▸ **TASK TO CARRY OUT**:
Please set down only the lines that run from the one containing "Document page, 1241x1754 pixels." to the end of the listing below, exactly as written.

▸ **INFORMATION PROVIDED**:
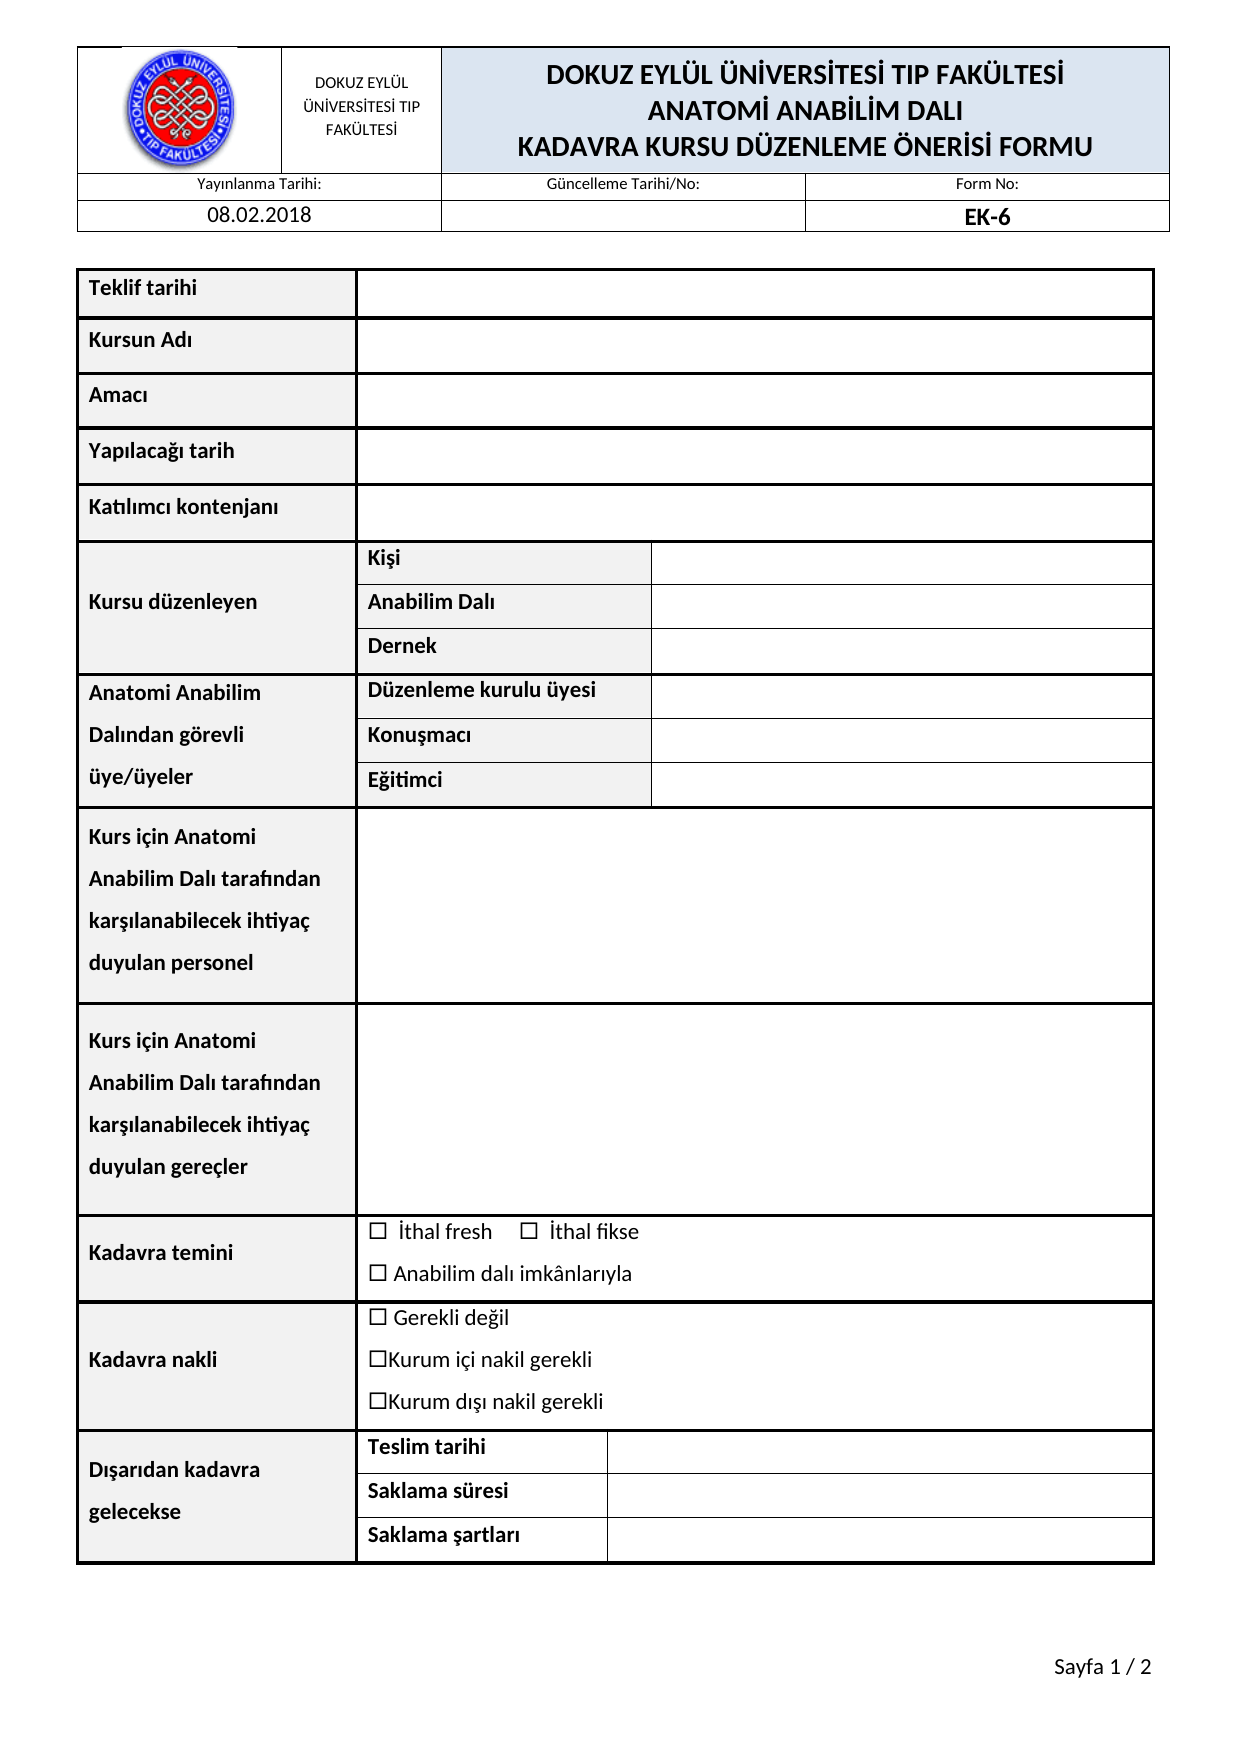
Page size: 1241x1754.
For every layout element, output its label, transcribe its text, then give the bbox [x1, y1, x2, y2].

table_cell [652, 719, 1152, 762]
table_cell [652, 629, 1152, 672]
table_cell [358, 320, 1152, 372]
table_cell [608, 1474, 1152, 1517]
table_cell [358, 486, 1152, 539]
table_cell Teslim tarihi [358, 1432, 607, 1473]
table_cell Kurs için Anatomi Anabilim Dalı tarafından karşılanabilecek ihtiyaç duyulan gereçler [79, 1005, 355, 1214]
table_header [358, 271, 1152, 316]
table_cell Kursun Adı [79, 320, 355, 372]
table_header Teklif tarihi [79, 271, 355, 316]
table_cell [358, 809, 1152, 1002]
table_cell Kursu düzenleyen [79, 543, 355, 672]
table_cell Kurs için Anatomi Anabilim Dalı tarafından karşılanabilecek ihtiyaç duyulan personel [79, 809, 355, 1002]
table_cell [652, 543, 1152, 584]
table_cell Kadavra temini [79, 1217, 355, 1300]
table_cell [652, 676, 1152, 717]
table_cell Kadavra nakli [79, 1304, 355, 1429]
table_cell Dışarıdan kadavra gelecekse [79, 1432, 355, 1561]
table_cell Eğitimci [358, 763, 651, 806]
table_cell [358, 1005, 1152, 1214]
table_cell Katılımcı kontenjanı [79, 486, 355, 539]
table_cell [608, 1432, 1152, 1473]
table_cell Düzenleme kurulu üyesi [358, 676, 651, 717]
table_cell Saklama şartları [358, 1518, 607, 1561]
table_cell Dernek [358, 629, 651, 672]
table_cell [358, 430, 1152, 483]
table_cell Gerekli değil Kurum içi nakil gerekli Kurum dışı nakil gerekli [358, 1304, 1152, 1429]
table_cell [652, 585, 1152, 628]
picture [121, 47, 238, 173]
table_cell Amacı [79, 375, 355, 426]
table_cell [652, 763, 1152, 806]
table_cell Anatomi Anabilim Dalından görevli üye/üyeler [79, 676, 355, 806]
table_cell [358, 375, 1152, 426]
table_cell Konuşmacı [358, 719, 651, 762]
table_cell İthal fresh İthal fikse Anabilim dalı imkânlarıyla [358, 1217, 1152, 1300]
table_cell Kişi [358, 543, 651, 584]
table_cell Yapılacağı tarih [79, 430, 355, 483]
table_cell [608, 1518, 1152, 1561]
table_cell Anabilim Dalı [358, 585, 651, 628]
table_cell Saklama süresi [358, 1474, 607, 1517]
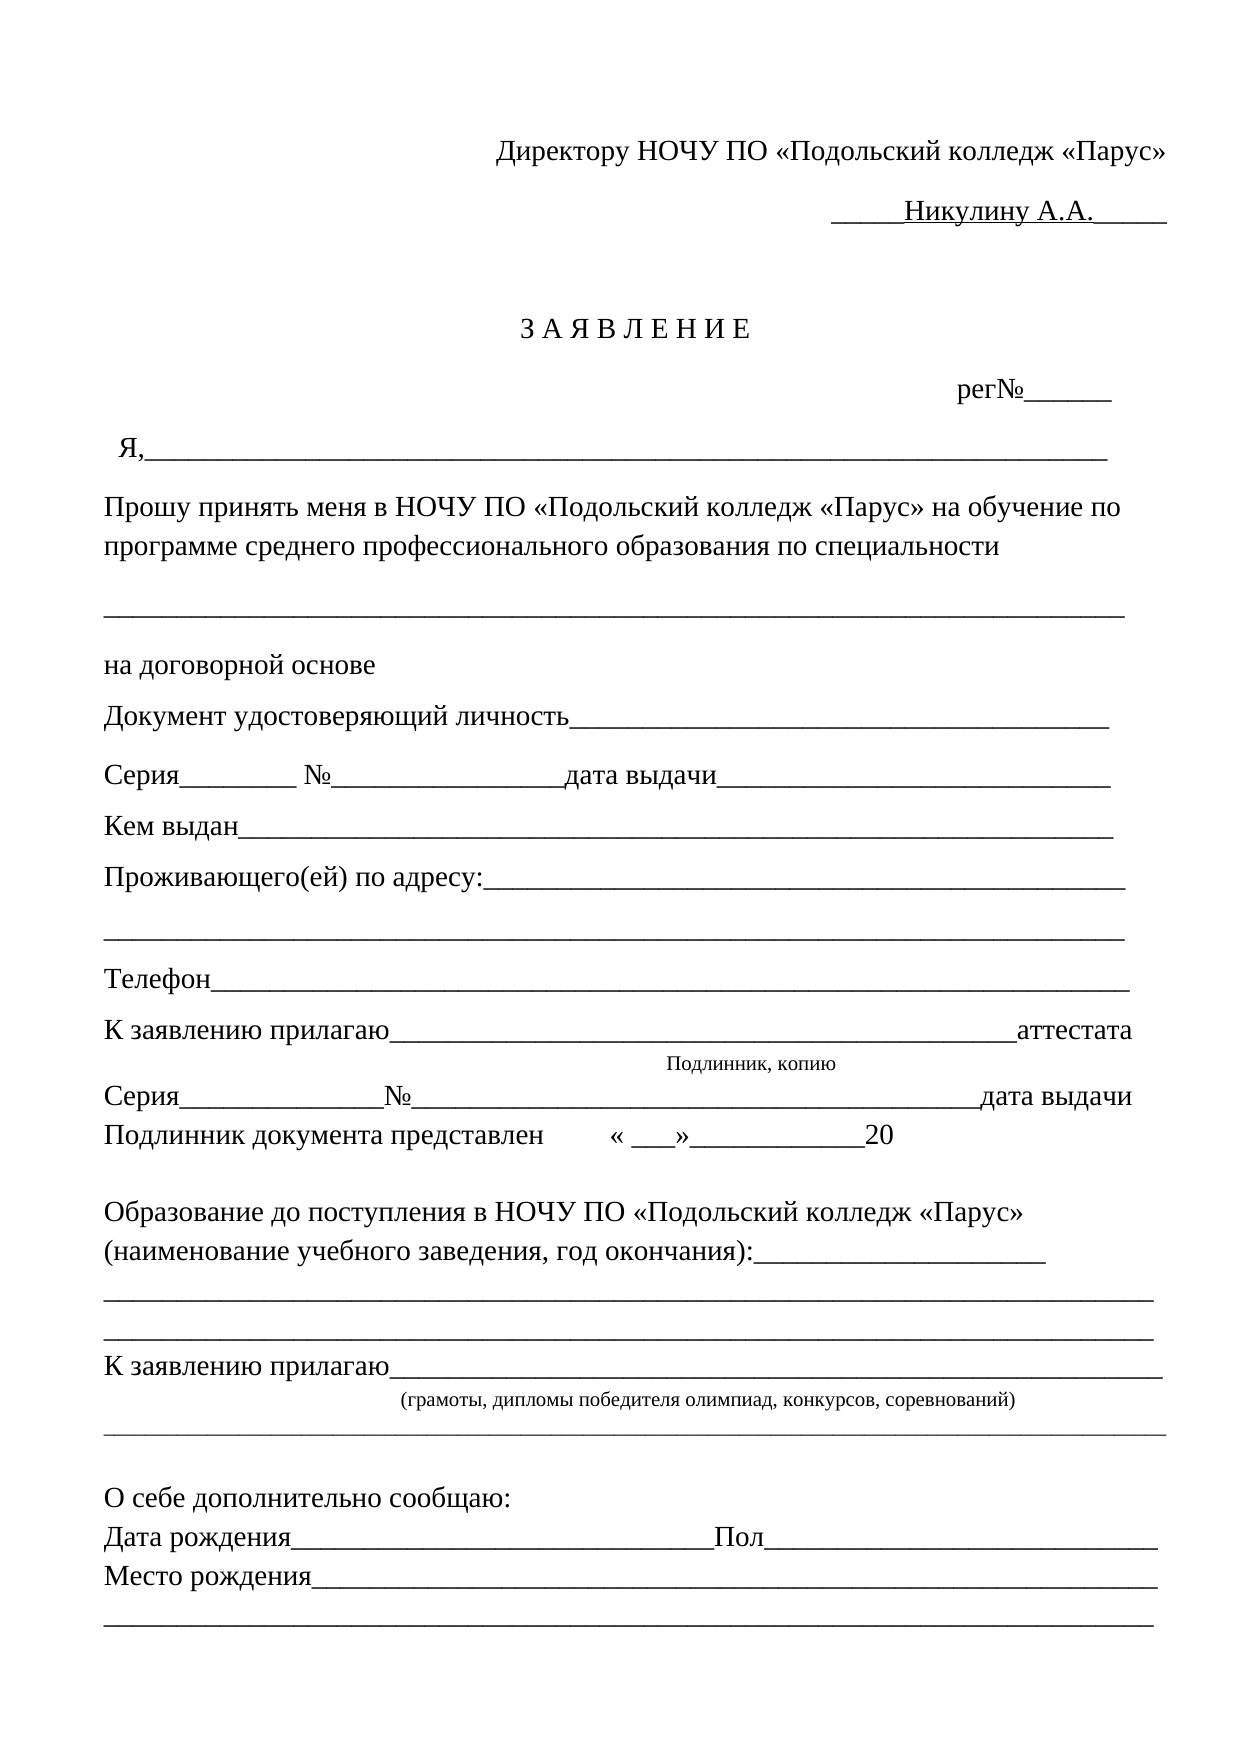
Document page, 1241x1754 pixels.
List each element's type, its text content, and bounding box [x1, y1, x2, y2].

▸ **EXERCISE RESPONSE**:
Document page, 1241x1754 pixels.
List each element's type, its text content, and bounding box [x1, y1, x2, y2].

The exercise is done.